MATERIAL PROVIDED section start

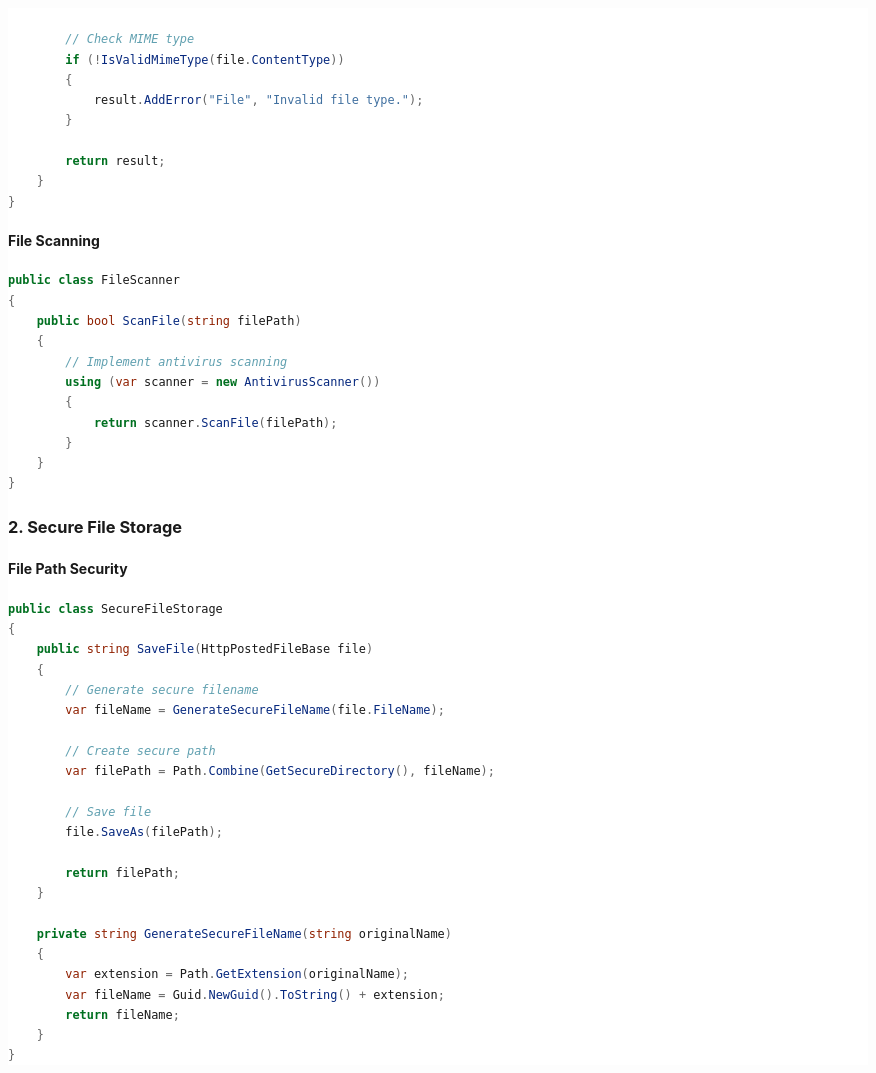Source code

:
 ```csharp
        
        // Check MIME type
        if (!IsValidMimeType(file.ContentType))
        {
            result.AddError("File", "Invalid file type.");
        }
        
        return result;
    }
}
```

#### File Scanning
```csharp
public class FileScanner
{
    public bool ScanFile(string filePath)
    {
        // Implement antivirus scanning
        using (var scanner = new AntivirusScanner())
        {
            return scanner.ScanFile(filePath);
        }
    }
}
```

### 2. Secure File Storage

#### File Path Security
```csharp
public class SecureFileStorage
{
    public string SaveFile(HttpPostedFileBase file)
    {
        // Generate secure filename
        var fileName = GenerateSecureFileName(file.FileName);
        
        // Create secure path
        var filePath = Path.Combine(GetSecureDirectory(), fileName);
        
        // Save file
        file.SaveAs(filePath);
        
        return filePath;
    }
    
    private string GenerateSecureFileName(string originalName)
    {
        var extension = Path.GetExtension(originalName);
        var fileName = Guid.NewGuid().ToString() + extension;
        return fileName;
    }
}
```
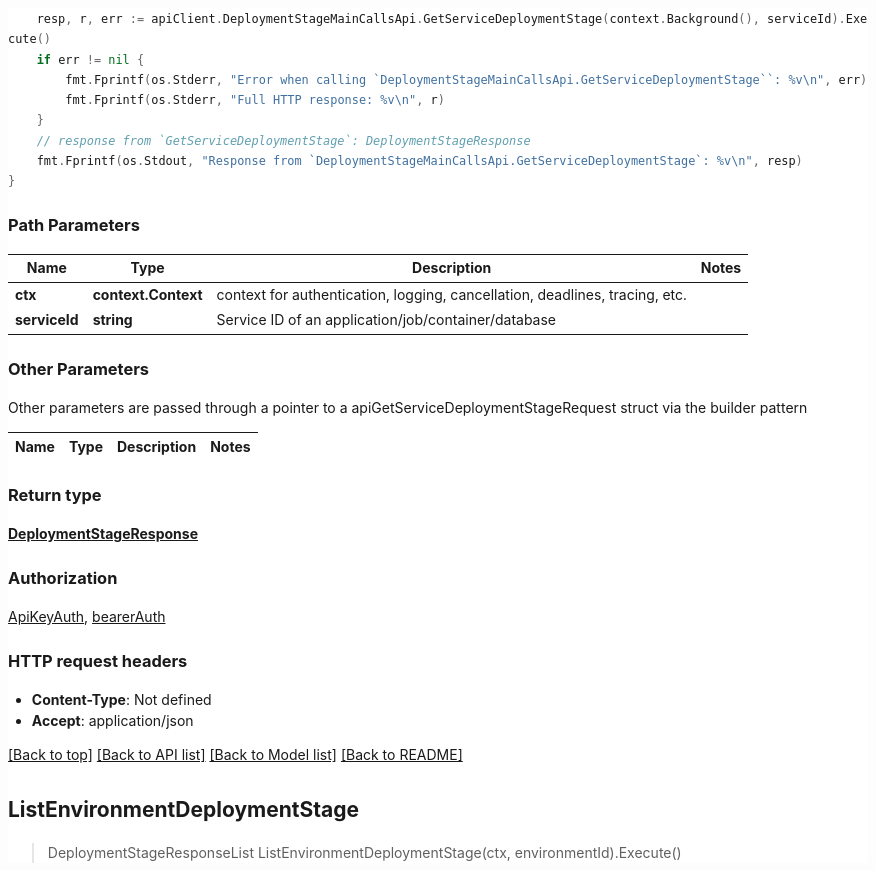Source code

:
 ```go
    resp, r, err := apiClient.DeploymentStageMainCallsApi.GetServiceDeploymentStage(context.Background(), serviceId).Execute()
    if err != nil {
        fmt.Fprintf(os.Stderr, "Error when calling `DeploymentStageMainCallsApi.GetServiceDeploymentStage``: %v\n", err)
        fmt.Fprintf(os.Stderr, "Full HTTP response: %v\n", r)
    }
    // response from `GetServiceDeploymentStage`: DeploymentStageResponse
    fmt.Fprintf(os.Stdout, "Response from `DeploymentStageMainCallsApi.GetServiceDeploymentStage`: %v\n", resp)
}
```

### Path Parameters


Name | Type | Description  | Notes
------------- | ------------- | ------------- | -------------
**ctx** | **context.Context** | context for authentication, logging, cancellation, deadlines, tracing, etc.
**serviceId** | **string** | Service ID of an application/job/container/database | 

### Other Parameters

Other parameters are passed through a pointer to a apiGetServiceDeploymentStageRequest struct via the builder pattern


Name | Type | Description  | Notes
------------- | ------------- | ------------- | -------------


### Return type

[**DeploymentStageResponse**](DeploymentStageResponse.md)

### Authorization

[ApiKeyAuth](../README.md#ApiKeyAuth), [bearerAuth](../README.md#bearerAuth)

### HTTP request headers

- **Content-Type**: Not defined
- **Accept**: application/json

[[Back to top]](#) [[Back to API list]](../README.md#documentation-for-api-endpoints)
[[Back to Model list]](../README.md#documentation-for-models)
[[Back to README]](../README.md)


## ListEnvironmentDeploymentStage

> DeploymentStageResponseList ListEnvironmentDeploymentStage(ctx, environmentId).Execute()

MATERIAL PROVIDED section end
MATERIAL PROVIDED section start

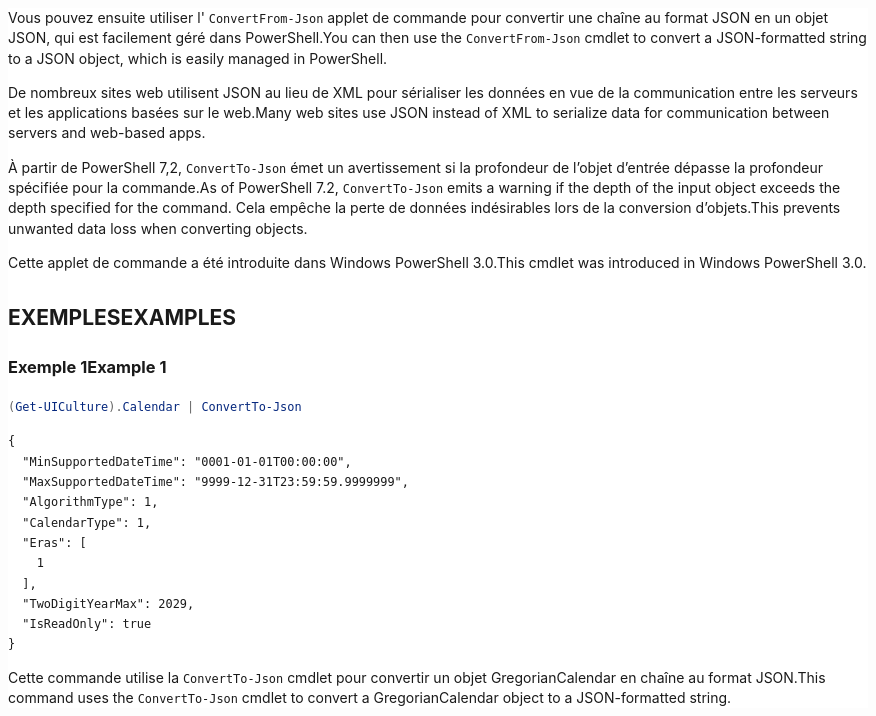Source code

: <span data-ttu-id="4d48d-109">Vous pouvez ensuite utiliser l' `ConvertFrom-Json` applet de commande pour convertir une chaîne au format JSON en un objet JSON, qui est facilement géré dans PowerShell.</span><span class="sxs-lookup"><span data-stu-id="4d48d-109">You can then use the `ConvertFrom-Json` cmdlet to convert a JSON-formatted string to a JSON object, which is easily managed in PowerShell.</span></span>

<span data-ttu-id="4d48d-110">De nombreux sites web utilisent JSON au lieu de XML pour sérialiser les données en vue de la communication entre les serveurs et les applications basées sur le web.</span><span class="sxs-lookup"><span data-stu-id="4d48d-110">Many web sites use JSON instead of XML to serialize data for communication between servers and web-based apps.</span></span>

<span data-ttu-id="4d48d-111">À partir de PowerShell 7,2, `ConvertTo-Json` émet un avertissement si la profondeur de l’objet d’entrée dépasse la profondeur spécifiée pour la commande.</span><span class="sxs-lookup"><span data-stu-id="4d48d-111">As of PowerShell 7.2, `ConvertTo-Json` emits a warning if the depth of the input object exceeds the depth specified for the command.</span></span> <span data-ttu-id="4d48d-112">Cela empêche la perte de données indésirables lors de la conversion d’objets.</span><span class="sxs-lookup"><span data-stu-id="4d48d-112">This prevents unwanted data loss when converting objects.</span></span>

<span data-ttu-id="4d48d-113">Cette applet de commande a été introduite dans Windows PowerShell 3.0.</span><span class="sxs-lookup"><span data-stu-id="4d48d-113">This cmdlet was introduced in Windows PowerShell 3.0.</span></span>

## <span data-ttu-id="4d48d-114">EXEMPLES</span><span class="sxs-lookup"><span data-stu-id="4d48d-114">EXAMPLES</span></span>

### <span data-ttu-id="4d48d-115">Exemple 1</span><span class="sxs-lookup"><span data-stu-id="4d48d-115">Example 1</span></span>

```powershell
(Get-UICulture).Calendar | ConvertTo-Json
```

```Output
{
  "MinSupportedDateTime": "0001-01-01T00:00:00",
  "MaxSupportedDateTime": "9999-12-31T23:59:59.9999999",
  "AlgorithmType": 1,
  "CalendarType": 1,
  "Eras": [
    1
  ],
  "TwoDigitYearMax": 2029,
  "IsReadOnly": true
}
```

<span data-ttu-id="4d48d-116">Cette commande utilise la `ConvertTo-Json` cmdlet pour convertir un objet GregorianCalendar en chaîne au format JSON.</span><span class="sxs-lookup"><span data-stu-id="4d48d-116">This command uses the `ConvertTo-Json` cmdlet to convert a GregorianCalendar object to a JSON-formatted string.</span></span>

MATERIAL PROVIDED section end

**TASK OBJECTIVE:**
Now copy each line of the entries that mentions "README".

**OUTPUT FOR THIS EXERCISE:**
[ApiKeyAuth](../README.md#ApiKeyAuth), [bearerAuth](../README.md#bearerAuth)
[[Back to top]](#) [[Back to API list]](../README.md#documentation-for-api-endpoints)
[[Back to Model list]](../README.md#documentation-for-models)
[[Back to README]](../README.md)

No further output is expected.